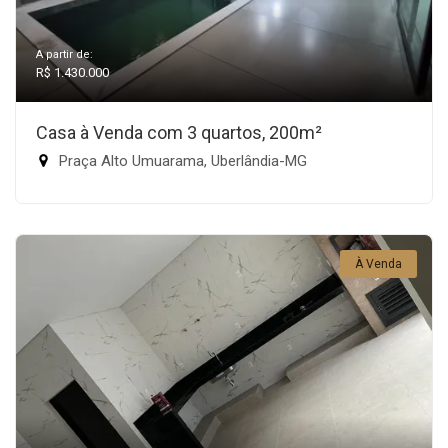
A partir de:
R$ 1.430.000
Casa à Venda com 3 quartos, 200m²
Praça Alto Umuarama, Uberlândia-MG
À Venda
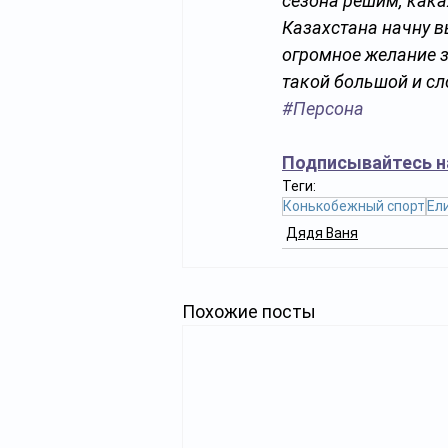
сезона решим, кака
Казахстана начну в
огромное желание з
такой большой и сл
#Персона
Подписывайтесь н
Теги:
Конькобежный спорт
Ел
Дядя Ваня
Похожие посты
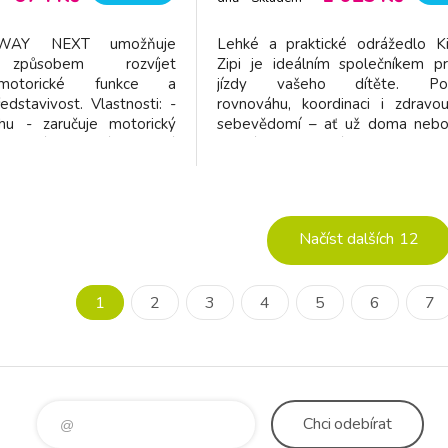
dodavatel
2WAY NEXT umožňuje
Lehké a praktické odrážedlo K
 způsobem rozvíjet
Zipi je ideálním společníkem pr
 motorické funkce a
jízdy vašeho dítěte. Pod
dstavivost. Vlastnosti: -
rovnováhu, koordinaci i zdravo
áhu - zaručuje motorický
sebevědomí – ať už doma nebo
nomická a lehká ocelová
Lehká a odolná konstrukce 
o děti již od 80 cm výšky -
kvalitní hliníkový rám pro 
h otáčení řídítek - velká
životnost Nízká hmotnost us
ují otřesy - regulovaná
manipulaci i přenášení Nasta
komfort Polohovateln
Načíst dalších
12
1
2
3
4
5
6
7
Chci
odebírat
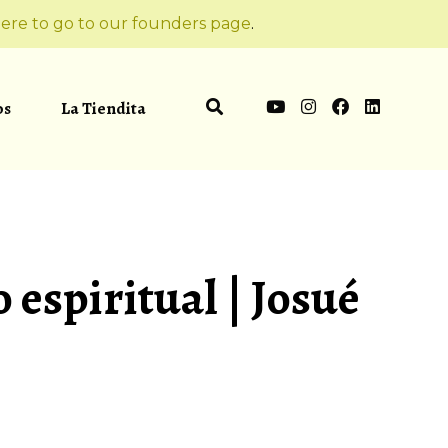
ere to go to our founders page
.
os
La Tiendita
 espiritual | Josué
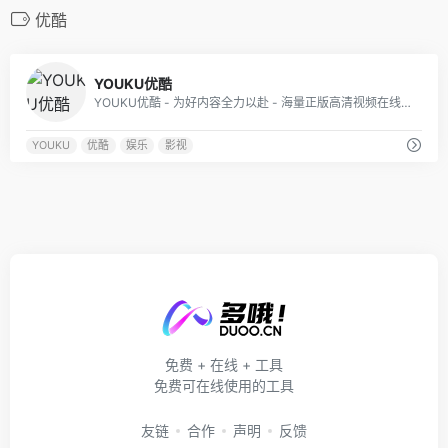
优酷
3
YOUKU优酷
YOUKU优酷 - 为好内容全力以赴 - 海量正版高清视频在线观看！优酷网于2006年6月21日创立，12月21日正式上线，是中国领先的在线视频平台。优酷现为阿里巴巴集团数字媒体及娱乐板块的核心业务之一，也是阿里巴巴集团“Double H（健康与快乐）”战略的组成部分。优酷现支持PC、电视、移动、车载四大终端，兼具版权、合制、自制、用户生成内容(UGC)、专业生成内容(PGC)及直播等多种内容形态。
YOUKU
优酷
娱乐
影视
免费 + 在线 + 工具
免费可在线使用的工具
友链
合作
声明
反馈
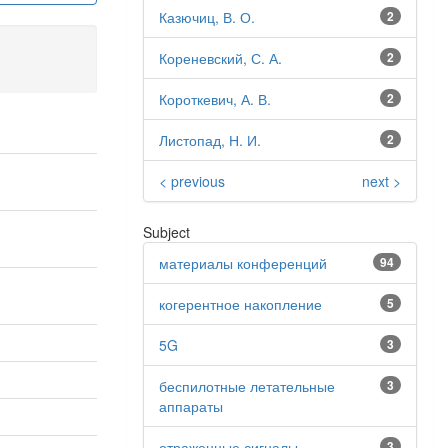
Казючиц, В. О.
2
Кореневский, С. А.
2
Короткевич, А. В.
2
Листопад, Н. И.
2
< previous
next >
Subject
материалы конференций
94
когерентное накопление
5
5G
3
беспилотные летательные
3
аппараты
отраженные сигналы
3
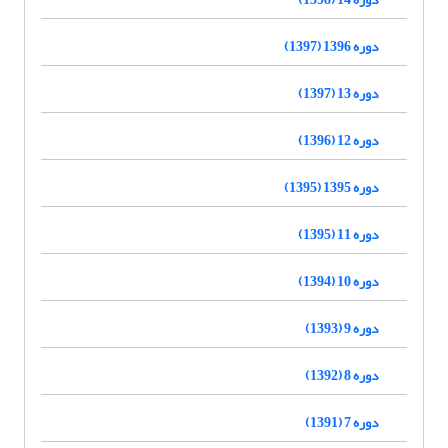
دوره 1396 (1397)
دوره 13 (1397)
دوره 12 (1396)
دوره 1395 (1395)
دوره 11 (1395)
دوره 10 (1394)
دوره 9 (1393)
دوره 8 (1392)
دوره 7 (1391)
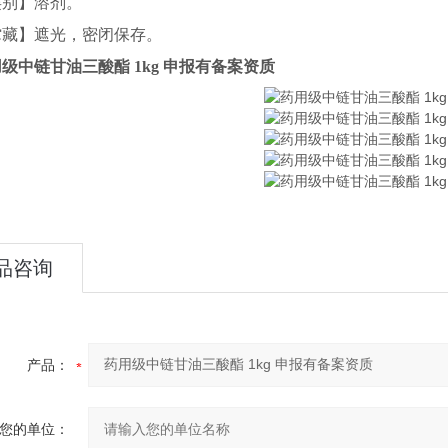
类别】溶剂。
贮藏】遮光，密闭保存。
级中链甘油三酸酯 1kg 申报有备案资质
品咨询
产品：
您的单位：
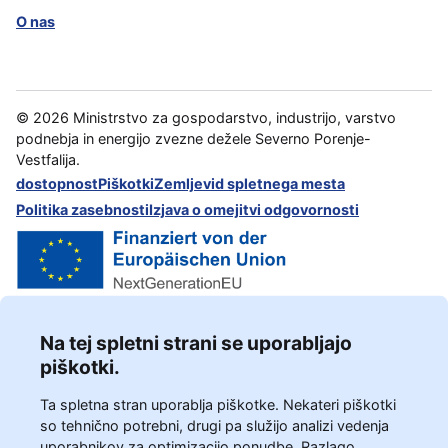
O nas
©
2026
Ministrstvo za gospodarstvo, industrijo, varstvo
podnebja in energijo zvezne dežele Severno Porenje-
Vestfalija.
dostopnost
Piškotki
Zemljevid spletnega mesta
Politika zasebnosti
Izjava o omejitvi odgovornosti
Na tej spletni strani se uporabljajo
piškotki.
Ta spletna stran uporablja piškotke. Nekateri piškotki
so tehnično potrebni, drugi pa služijo analizi vedenja
uporabnikov za optimizacijo ponudbe. Razlago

About this task » How many lines in the entries above contain the word "Venda"? Reply with the number alone.

Reply » 2